# Which Gimbal? Tech noob here



## leeandfay (May 2, 2017)

Hi guys, 

I'm thinking about getting a gimbal so I can do some basic film making of our business and day to day stuff. 
Need some more video content on our website and want to try and do something half decent.

No real budget for it but my camera is a Canon Eos M10 so basically a little blogging camera. 

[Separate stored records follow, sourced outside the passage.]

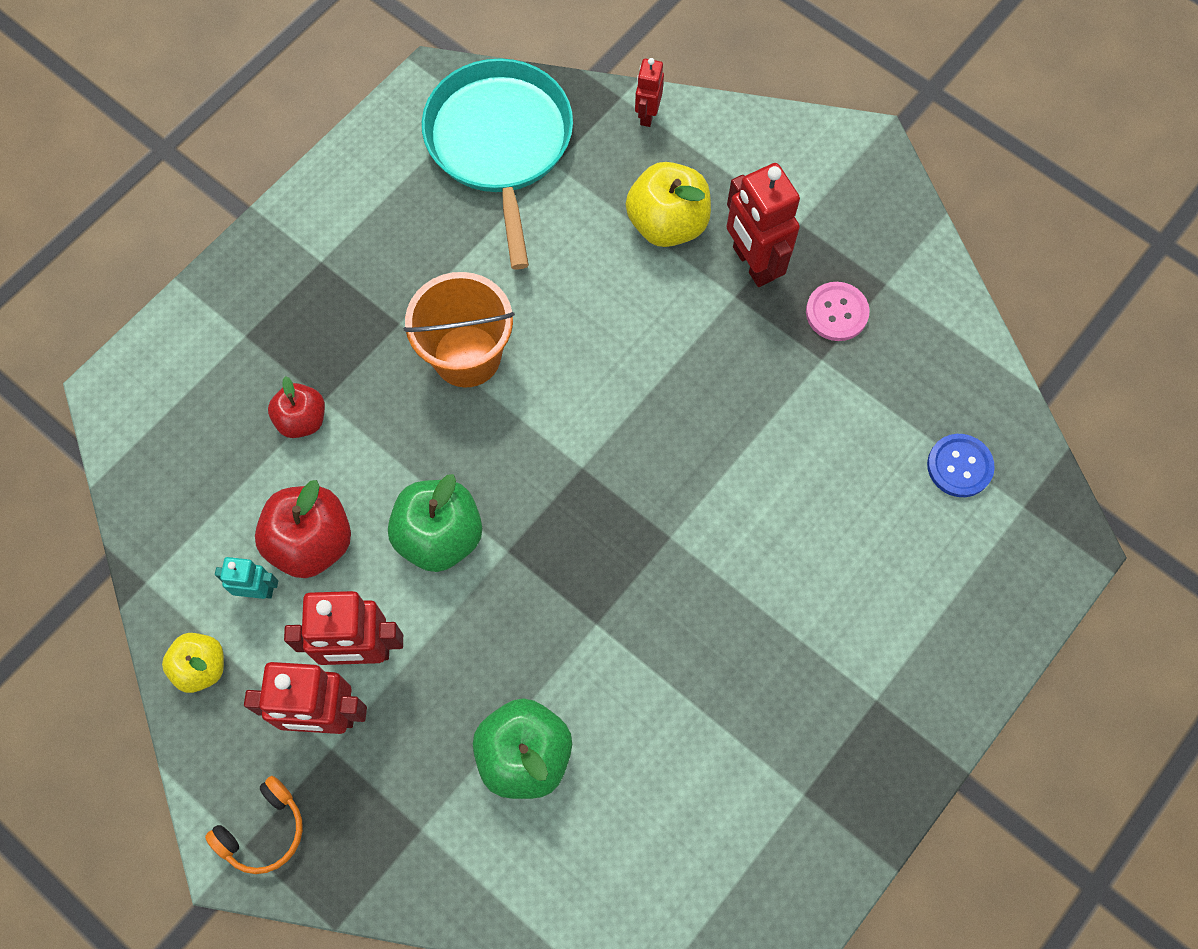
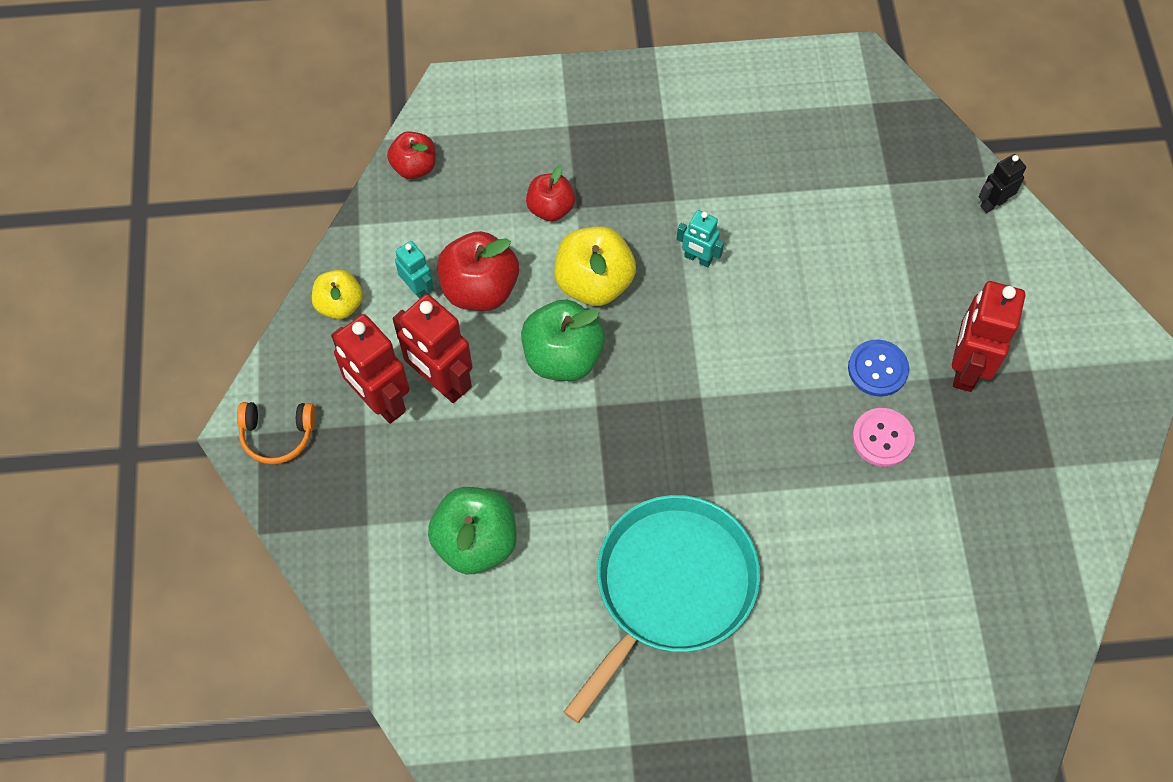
camera: 45 degrees right, 5 degrees down
(144, 487) = (414, 167): none -> red apple
(467, 356) = (698, 259): orange bucket -> turquoise robot
(500, 143) = (864, 139): turquoise pan -> turquoise pan (670, 587)
(647, 115) = (993, 203): red robot -> black robot
(667, 223) = (930, 289): yellow apple -> yellow apple (594, 282)
(836, 312) = (994, 454): pink button -> pink button (882, 438)
(959, 466) = (977, 639): blue button -> blue button (877, 369)

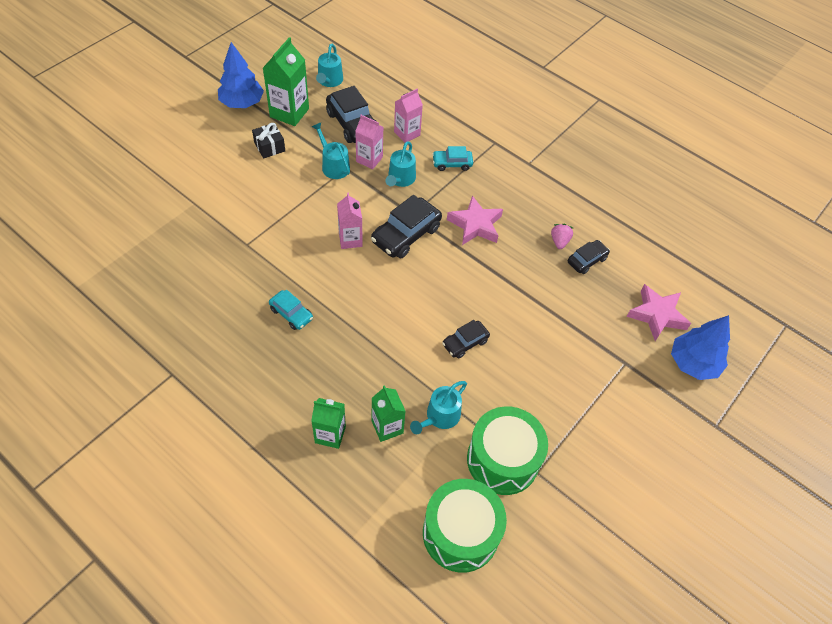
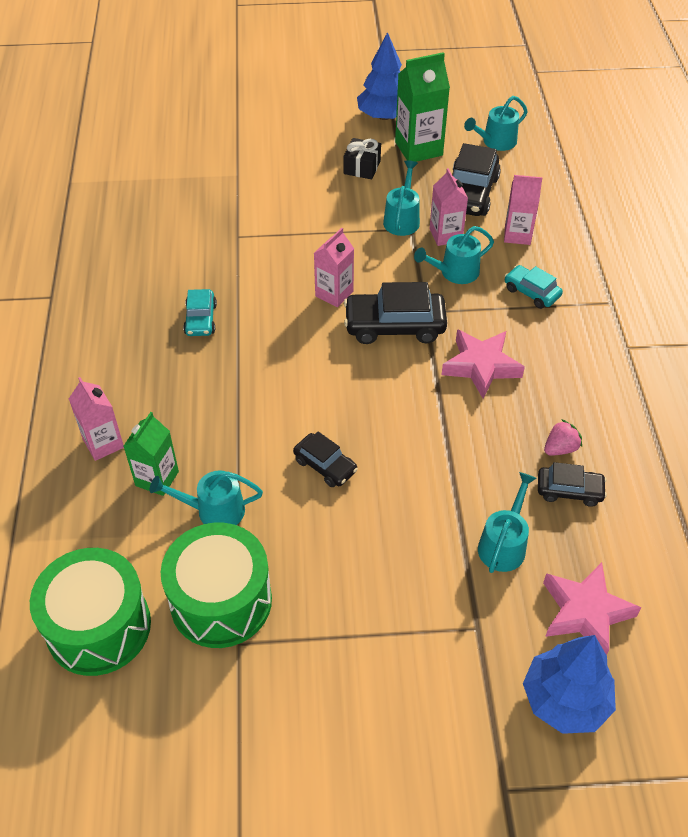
camera: 50 degrees right, 5 degrees down
(330, 434) = (103, 443): green carton -> pink carton
(465, 343) = (325, 465): black car -> black car turned 150 degrees counterclockwise
(590, 312) = (504, 544): none -> turquoise watering can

Obviously google and YouTube throw me towards a DJI Ronin or Zhiyun Crane 2 etc but they look like they will only support bigger more expensive cameras.

Any help is appreciated


----------



## GeeWhizRS (Nov 1, 2019)

I have a Zhiyun Q3 which is for mobiles and it's pretty good. If you can get away with using a mobile I think they're up to the Q4 now. https://amzn.to/2YO3fAu They're not fortunes. A bit of before and after footage I took a few years ago. 



If you are set on using a compact camera, Zhiyun do a Crane M2 that may suit you. But I haven't had a go with that one. https://amzn.to/2YF1yFG


----------



## RandomlySet (Jul 10, 2007)

Maybe start off with a good old fashioned steady cam. No point spending loads to find you don't really "get into it". A steadycam will be about £60.


----------



## RandomlySet (Jul 10, 2007)

I started with one of these - in fact I still have it and use it, even though I now have a DJI Ronin S

https://www.ebay.co.uk/itm/S40-40cm...907782?hash=item1cdaadcdc6:g:inAAAOSwKc5dlrUE

They have their own pros, 1 being no need to worry about battery life, but the main benefit is the speed you can pan/tilt it etc. You're not limited by motor speed.

Also, electronic gimbals can introduce micro-jitters, which can be noticed depending on FPS/SS etc of the camera settings.


----------



## leeandfay (May 2, 2017)

Cheers 

I've taken some of the advice and got myself an Oslo Mobile 3 to use my ip11 pro with to see if I can do bits on the fly with it.

IF I like it I will get a nice new camera and gimbal :thumb:


----------